Ban LWOP for all juveniles. This would require the plaintiffs to persuade the court if the Graham ruling deems LWOP unconstitutional because of age, it is unjust not to shield all juveniles from that group because of the crime they committed.

It is the toughest sell of the three because there is a counter argument: killing someone is universally regarded as a class of crime unto itself, so the practice of committing the convict to die in prison is not cruel or unusual regardless of the age of the killer.

*** Click here to access Juvenile Justice Information Exchange‘s entire five-part series on Kyle Boyer, a Georgia teen who became addicted to painkillers, and his involvement in the juvenile justice system. Boyer has been clean for months now, the articles report.  It seems the credit goes to two parties: a new friend who took Kyle into his church group, and a juvenile drug court judge who didn’t give up on him.

“There’s no doubt in my mind that without drug court, we’d have buried our son by now,” said Suzanne Boyle, Kyle’s mom, in the second part of the series.

It is an interesting time for drug courts. The concept seems to have the support of the Obama Justice Department, and there are plenty of courts are fiercely defended on the local level.

But there has been skepticism from researchers and national advocates for some time. Youth Today’s Kaitlin Mayhew reported last month on two reports that called the effectiveness of drug courts into question. More than  10 years ago, in the early days of drug courts, Youth Today reported on spotty results from the Justice Department youth court pilots.  
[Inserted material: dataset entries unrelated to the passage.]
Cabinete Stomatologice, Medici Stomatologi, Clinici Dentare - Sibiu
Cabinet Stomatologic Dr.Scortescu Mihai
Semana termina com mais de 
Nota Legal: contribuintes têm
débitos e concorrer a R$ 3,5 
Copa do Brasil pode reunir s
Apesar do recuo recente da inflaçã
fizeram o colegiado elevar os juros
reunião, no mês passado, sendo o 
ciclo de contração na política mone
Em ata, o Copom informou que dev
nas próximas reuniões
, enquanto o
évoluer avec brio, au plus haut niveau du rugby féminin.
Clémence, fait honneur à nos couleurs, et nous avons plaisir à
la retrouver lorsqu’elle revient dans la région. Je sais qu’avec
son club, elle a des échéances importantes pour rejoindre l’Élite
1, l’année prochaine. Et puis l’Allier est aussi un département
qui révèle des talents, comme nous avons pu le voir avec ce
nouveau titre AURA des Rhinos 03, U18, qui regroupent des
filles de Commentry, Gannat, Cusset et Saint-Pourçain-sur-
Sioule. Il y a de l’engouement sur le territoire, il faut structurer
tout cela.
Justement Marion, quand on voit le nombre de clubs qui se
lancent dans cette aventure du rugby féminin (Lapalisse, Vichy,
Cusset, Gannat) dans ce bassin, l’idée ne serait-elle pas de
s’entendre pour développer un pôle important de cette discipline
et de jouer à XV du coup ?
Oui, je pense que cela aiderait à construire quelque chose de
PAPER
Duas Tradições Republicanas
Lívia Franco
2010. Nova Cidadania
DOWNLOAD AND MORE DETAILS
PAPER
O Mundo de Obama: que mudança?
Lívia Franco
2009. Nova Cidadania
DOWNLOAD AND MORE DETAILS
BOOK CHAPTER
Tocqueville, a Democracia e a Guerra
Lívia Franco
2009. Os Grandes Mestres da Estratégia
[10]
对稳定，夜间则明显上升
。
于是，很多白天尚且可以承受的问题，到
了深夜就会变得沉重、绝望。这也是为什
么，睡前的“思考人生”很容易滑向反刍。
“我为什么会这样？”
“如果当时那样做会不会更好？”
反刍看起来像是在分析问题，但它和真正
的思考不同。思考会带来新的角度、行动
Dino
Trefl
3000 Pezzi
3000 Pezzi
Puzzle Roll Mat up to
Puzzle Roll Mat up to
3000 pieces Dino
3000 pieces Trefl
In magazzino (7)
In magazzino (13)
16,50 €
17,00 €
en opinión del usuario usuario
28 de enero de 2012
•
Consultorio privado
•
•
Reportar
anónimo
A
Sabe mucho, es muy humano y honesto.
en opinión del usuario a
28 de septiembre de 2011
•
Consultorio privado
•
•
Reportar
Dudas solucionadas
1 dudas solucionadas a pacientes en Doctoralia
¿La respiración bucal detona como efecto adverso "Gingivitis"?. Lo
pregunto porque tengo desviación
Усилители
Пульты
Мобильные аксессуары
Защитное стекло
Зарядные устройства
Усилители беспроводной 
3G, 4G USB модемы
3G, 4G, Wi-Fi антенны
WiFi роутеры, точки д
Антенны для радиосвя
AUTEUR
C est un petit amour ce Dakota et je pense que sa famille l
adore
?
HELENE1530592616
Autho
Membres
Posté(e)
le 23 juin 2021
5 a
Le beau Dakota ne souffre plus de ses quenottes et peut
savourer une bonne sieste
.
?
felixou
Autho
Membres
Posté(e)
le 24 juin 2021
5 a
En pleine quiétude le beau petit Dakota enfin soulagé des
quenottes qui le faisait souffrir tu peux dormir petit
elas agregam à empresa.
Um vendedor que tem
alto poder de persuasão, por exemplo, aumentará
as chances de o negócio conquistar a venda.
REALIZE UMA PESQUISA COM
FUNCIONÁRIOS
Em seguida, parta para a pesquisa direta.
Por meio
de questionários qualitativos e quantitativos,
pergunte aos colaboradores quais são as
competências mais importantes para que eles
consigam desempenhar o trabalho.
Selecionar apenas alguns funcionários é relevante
***Mentioned this in our Top Headlines today: A Pennsylvania 17-year-old, Luis Roman, asked to be tried as an adult instead of as a juvenile, reports Kevin Amerman of the Morning Call, and the judge agreed to his request.

According to Amerman’s report, the young man made a really misguided decision. He basically passed on a sentence that would have meant a rehabilitative setting for, at the most, four years until he turned 21. Instead, he could face two different sentences of up to 20 years in adult prison.

Roman’s reason? “I’m not trying to go back to juvie,” Roman said. “In juvie, there are more kids who are disrespectful. I’m not trying to hear that.”

That’s possible. But Roman is reported to be a member of the Latin Kings, so we trust that this judge explored any other reason Roman might have for wanting to go to prison, such as moving up in his gang hierarchy.

The story reminded JJ Today of something a Florida juvenile judge told us once: That some youths actually asked if they could be transferred to adult court because they thought they’d get easier sentences there. While she had the authority to order them into secure placement or residential, she explained, the juveniles were willing to gamble that the adult system would place them on probation.